What to work on >>
From the material below, copy exactly the lines beginning with the one that contains "focal_35mm: 39" and ending with the one that contains "exposure_s: 1/765"; the pictures stay out.
======== Exercise data
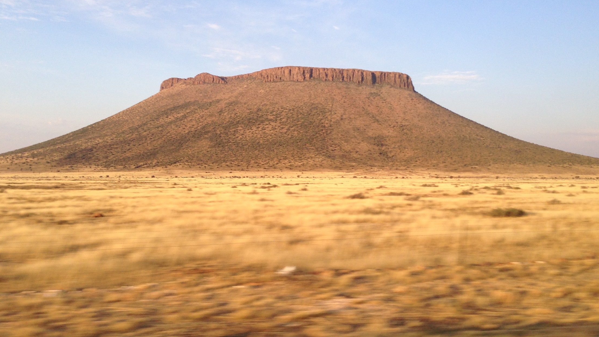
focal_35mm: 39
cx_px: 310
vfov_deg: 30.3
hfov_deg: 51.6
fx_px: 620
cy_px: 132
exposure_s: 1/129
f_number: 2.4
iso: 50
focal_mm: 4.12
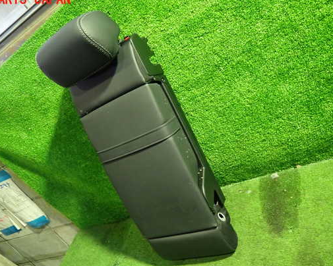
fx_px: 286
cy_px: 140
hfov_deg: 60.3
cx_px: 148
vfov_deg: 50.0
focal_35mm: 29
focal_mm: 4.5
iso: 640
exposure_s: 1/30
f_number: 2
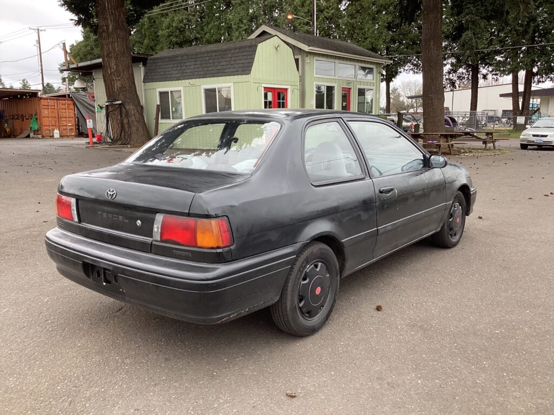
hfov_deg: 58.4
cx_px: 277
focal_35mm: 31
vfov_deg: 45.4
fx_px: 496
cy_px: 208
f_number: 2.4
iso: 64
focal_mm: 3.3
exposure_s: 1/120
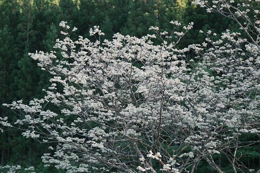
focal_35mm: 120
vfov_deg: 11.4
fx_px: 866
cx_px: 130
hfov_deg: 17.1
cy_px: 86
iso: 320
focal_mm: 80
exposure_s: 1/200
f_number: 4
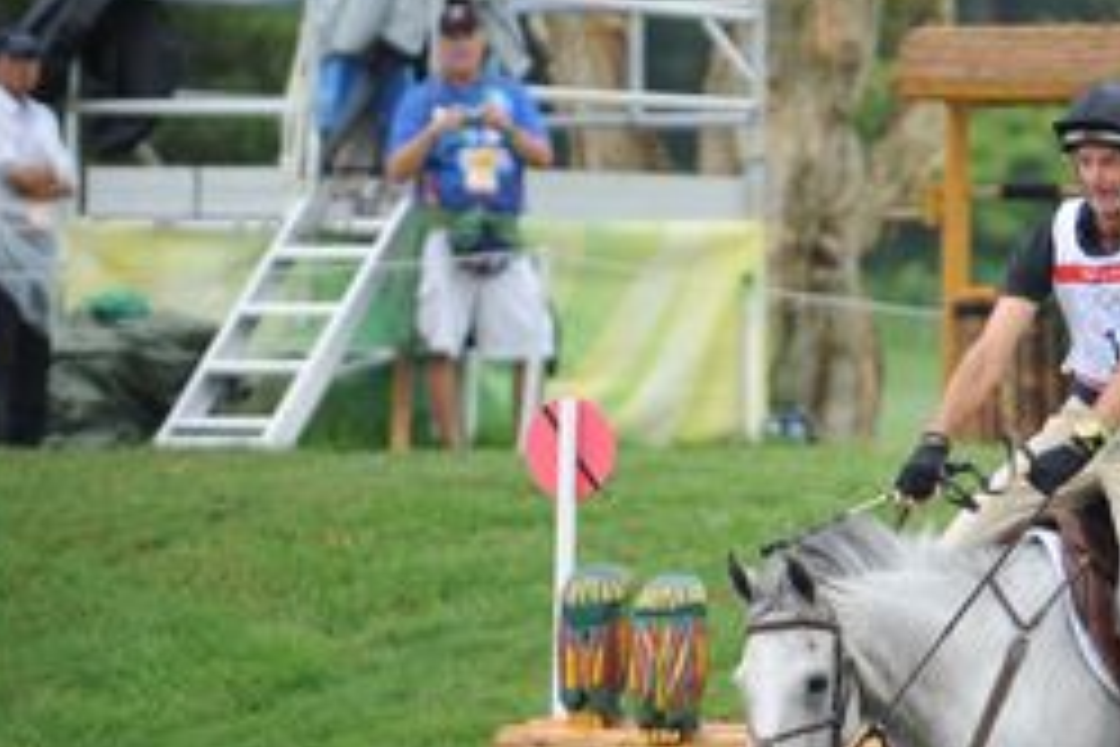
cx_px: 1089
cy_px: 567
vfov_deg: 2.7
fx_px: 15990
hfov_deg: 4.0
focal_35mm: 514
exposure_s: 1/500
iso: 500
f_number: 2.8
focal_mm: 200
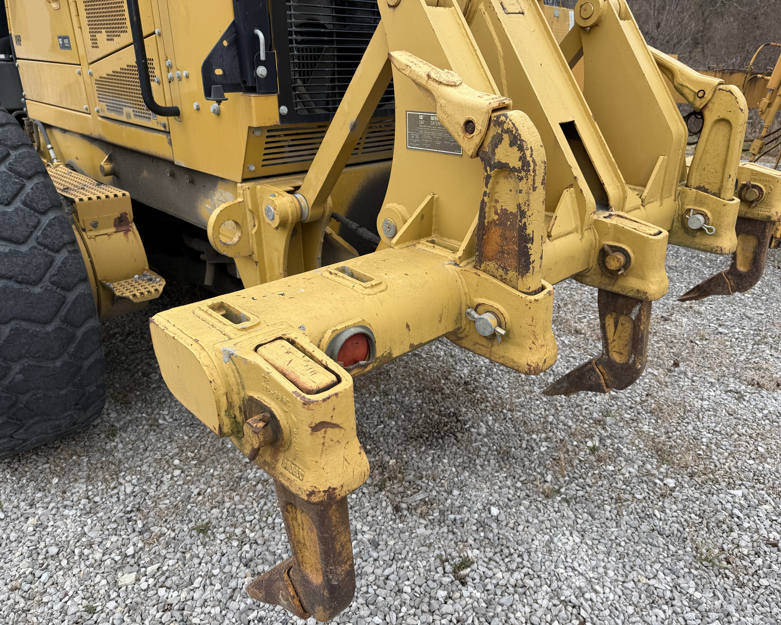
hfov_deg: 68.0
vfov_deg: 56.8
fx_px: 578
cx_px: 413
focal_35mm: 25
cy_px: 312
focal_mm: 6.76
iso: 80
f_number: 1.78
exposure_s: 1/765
================
======== Exercise data
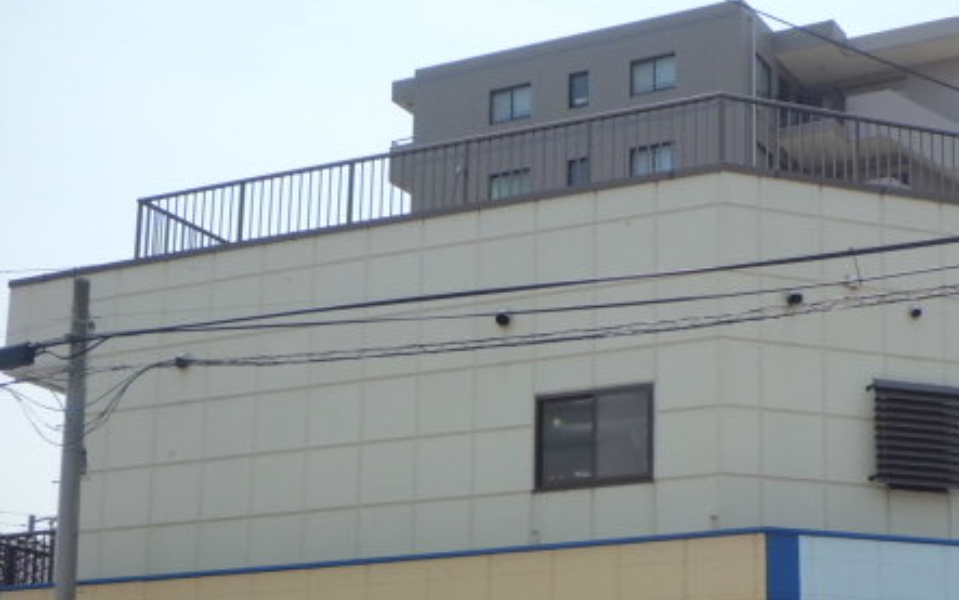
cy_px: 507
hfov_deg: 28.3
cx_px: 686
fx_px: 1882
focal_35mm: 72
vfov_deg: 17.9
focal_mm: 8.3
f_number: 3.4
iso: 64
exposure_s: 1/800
================
Output for this task >>
focal_35mm: 39
cx_px: 310
vfov_deg: 30.3
hfov_deg: 51.6
fx_px: 620
cy_px: 132
exposure_s: 1/129
f_number: 2.4
iso: 50
focal_mm: 4.12
fx_px: 286
cy_px: 140
hfov_deg: 60.3
cx_px: 148
vfov_deg: 50.0
focal_35mm: 29
focal_mm: 4.5
iso: 640
exposure_s: 1/30
f_number: 2
hfov_deg: 58.4
cx_px: 277
focal_35mm: 31
vfov_deg: 45.4
fx_px: 496
cy_px: 208
f_number: 2.4
iso: 64
focal_mm: 3.3
exposure_s: 1/120
focal_35mm: 120
vfov_deg: 11.4
fx_px: 866
cx_px: 130
hfov_deg: 17.1
cy_px: 86
iso: 320
focal_mm: 80
exposure_s: 1/200
f_number: 4
cx_px: 1089
cy_px: 567
vfov_deg: 2.7
fx_px: 15990
hfov_deg: 4.0
focal_35mm: 514
exposure_s: 1/500
iso: 500
f_number: 2.8
focal_mm: 200
hfov_deg: 68.0
vfov_deg: 56.8
fx_px: 578
cx_px: 413
focal_35mm: 25
cy_px: 312
focal_mm: 6.76
iso: 80
f_number: 1.78
exposure_s: 1/765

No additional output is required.